Tiefo also has three tones; high, mid, and low.
==Grammar==
One notable feature of Tiefo languages is a vocalic morpheme that precedes nouns under some conditions. In Tiefo-D it is ē, and it appears chiefly in postpausal position. Tiefo-N has à, è, and ò, constituting a noun-class system with a partial semantic basis. These prenominal markers are apparently unrelated to the original Gur system of noun-class suffixes. Traces of old noun-class suffixes, now frozen to stems and no longer synchronically segmentable, have been discussed by Winkelmann and other Gur specialists.

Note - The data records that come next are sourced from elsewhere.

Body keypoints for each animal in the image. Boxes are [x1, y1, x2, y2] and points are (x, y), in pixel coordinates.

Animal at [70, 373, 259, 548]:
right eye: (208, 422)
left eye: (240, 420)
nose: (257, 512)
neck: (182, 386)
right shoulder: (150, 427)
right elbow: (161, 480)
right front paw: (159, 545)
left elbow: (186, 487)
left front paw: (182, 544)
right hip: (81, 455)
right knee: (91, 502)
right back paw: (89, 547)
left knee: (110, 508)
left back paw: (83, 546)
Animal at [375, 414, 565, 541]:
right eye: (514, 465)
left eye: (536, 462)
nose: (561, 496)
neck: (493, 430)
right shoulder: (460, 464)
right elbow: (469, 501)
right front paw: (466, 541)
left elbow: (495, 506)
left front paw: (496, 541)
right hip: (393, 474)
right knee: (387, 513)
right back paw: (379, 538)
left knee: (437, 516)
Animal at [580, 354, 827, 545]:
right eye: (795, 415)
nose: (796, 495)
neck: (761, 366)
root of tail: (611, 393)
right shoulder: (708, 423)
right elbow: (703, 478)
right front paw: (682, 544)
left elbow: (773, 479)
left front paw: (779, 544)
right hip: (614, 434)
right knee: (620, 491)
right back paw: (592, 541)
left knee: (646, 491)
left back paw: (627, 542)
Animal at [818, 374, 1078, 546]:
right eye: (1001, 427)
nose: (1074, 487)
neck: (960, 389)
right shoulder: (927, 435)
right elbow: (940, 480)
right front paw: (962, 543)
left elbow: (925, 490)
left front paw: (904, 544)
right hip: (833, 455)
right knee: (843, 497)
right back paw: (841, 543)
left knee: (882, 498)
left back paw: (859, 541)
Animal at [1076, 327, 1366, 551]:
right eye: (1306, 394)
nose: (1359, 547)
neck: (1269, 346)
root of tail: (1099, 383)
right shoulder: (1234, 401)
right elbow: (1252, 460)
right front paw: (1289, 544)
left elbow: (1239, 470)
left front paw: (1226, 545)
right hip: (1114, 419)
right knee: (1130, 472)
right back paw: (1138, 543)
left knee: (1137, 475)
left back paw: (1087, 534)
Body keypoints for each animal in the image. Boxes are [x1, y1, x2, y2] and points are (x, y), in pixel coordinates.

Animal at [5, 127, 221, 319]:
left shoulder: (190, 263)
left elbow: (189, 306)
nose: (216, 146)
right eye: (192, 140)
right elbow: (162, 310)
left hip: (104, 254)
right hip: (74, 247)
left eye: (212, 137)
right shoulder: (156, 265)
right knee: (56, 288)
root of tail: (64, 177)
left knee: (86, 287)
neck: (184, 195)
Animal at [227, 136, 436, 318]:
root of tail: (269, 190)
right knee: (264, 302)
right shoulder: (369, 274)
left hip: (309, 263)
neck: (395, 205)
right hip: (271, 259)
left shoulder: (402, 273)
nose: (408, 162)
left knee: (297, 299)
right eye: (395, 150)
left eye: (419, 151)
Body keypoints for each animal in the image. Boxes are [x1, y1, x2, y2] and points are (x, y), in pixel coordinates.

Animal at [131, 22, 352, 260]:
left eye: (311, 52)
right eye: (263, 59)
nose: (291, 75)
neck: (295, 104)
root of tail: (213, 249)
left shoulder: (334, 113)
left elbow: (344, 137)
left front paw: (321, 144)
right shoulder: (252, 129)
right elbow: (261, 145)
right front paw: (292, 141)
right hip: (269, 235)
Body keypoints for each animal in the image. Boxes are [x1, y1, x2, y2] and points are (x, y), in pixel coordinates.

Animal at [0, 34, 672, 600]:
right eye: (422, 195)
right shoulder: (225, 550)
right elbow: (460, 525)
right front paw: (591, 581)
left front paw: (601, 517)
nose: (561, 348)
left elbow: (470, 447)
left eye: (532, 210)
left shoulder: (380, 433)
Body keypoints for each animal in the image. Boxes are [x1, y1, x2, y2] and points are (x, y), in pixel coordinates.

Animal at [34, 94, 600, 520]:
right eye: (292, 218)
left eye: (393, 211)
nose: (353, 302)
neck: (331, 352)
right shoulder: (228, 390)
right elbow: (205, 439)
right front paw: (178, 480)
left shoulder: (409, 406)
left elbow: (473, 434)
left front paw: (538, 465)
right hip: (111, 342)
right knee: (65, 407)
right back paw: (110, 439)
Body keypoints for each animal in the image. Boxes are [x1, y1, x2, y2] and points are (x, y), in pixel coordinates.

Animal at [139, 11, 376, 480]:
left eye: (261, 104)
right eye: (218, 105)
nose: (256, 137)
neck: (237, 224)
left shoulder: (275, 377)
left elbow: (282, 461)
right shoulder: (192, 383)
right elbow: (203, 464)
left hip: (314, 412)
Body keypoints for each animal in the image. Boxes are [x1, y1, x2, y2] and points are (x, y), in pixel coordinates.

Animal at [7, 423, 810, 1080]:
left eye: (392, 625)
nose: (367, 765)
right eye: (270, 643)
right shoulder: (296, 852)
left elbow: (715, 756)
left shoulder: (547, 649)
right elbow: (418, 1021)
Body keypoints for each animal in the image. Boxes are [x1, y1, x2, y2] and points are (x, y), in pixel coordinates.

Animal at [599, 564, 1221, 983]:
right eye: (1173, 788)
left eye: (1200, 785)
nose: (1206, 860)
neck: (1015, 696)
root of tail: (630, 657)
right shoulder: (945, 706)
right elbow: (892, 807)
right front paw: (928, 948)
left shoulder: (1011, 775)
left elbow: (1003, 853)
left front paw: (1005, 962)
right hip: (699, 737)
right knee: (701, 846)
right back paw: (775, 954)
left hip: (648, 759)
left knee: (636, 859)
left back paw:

Verb phrases in Tiefo languages consist of two (Tiefo-N) or three (Tiefo-D) forms of the verb stem, plus preverbal inflectional particles marking aspect and negation. Verbs show no further morphological variation. The two Tiefo-N verb forms are called perfective and imperfective, but their distribution among clause-level inflectional categories is more complex than this suggests. Tiefo-D verbs have at most three distinct forms called perfective, imperfective, and base, but some verbs merge imperfective and base. In both languages, the forms of a given verb are morphophonologically related to each other by some combination of vocalic mutation, tonal shift, and/or suffixation.